Seven expert witnesses who fabricated evidence about the cost of replacement hire cars for motorists in road crashes have been jailed.
In what is believed to be the first case of its kind, a High Court judge in London said they had been involved in "a very serious perversion of the course of justice" and imposed prison sentences ranging from 13 months to six months.
The seven all worked for Autofocus Ltd and became caught up in "perjury on an industrial scale", said the judge.
In thousands of cases, now defunct Autofocus provided insurance companies with expert rate surveyors who disputed the daily rate hire car specialists Accident Exchange Ltd could claim for providing replacement vehicles.
The experts, who are estimated to have saved insurance companies millions of pounds, were found guilty of contempt for untruthfully stating that they had checked the spot rates for comparable vehicles within a locality and that the Accident Exchange charges were inflated and excessive.
In six cases, the experts perjured themselves when they gave evidence on oath when disputes went to court, said the judge.
Accident Exchange, which brought a private prosecution for contempt, estimated that 30,000 cases were affected by the defendants signing false statements of truth after making rates reports.
The dishonest actions of Autofocus and the defendants hit the share price of Accident Exchange.
It led to losses in excess of £100 million, with 300 employees being made redundant, said the judge.
Mr Justice Supperstone jailed the seven on Friday and ordered them to pay a total legal bill which could reach some £1.5 million.
The judge said another court had observed in a pre-trial hearing that if the evidence against Autofocus and the seven was correct, the case involved perjury on an industrial scale.
He declared: "The evidence that (Autofocus) was involved in the systematic, endemic fabrication of evidence in which the defendants and each of them knowingly and actively participated throughout the material time is overwhelming."
Autofocus expert and team leader Nathan George Broom, from East Anglia, was jailed for 10 months; company director Elaine Carlton Walker, from Gloucester, received 13 months, one week; and team leader Duncan Carl Sadler, from Oxford, was jailed for 12 months.

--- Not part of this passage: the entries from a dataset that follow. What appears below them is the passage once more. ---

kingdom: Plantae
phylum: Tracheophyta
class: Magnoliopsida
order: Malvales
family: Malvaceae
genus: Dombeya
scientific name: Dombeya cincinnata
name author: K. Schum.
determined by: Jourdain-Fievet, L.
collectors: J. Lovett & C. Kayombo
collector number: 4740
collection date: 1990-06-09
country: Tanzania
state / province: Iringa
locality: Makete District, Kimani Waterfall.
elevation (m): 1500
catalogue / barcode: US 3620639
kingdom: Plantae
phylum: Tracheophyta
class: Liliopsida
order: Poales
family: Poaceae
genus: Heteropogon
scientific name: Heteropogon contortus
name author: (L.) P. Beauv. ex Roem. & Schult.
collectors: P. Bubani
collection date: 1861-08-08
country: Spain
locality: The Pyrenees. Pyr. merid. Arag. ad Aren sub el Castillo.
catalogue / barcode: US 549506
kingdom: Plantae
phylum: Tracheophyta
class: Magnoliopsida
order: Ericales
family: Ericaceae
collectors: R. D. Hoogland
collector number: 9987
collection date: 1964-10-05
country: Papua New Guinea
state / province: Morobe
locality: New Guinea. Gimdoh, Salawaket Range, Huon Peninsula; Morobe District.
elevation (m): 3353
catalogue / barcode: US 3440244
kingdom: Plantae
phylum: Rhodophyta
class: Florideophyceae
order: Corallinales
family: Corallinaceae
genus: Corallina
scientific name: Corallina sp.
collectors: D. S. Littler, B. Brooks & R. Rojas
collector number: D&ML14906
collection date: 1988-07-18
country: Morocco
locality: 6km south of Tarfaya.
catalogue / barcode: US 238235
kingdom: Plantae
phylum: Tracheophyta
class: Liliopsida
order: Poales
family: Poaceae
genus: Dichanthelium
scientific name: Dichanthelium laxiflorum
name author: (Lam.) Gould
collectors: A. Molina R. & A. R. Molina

Four other defendants, referred to as "foot soldiers" received lesser penalties - Andrew Watts, from the Wirral, Liverpool, was jailed for seven months; David James, the Wirral, eight months; Laurence Gray, Oxford, six months, three weeks; and Keel Broom, from Beccles, Suffolk, received six months.
Unlike the other six, although guilty of contempt in making false statements, Keel Broom never perjured himself by lying in court.
The judge referred to submissions by John Rees QC, appearing for Accident Exchange, that - with the exception of company director Elaine Walker - none of those currently before the court were "the main perpetrators of this very serious perversion of the course of justice".
They allegedly were Autofocus chairman Colin McLean, managing director Suzy Forrest and director Paul Wilcox.
They also included Stuart McLean, training officer and brother of Colin McLean.
The judge said the Autofocus bosses were currently involved in proceedings in the Commercial Court, along with three firms of solicitors, and facing claims by Accident Exchange for some £126 million for causing it financial losses between 2005-2010.
But the seven facing jail were "willing participants" in the fabrication of reports.
The judge said: "In this case the evidence against them is absolutely overwhelming and there was no defence from day one."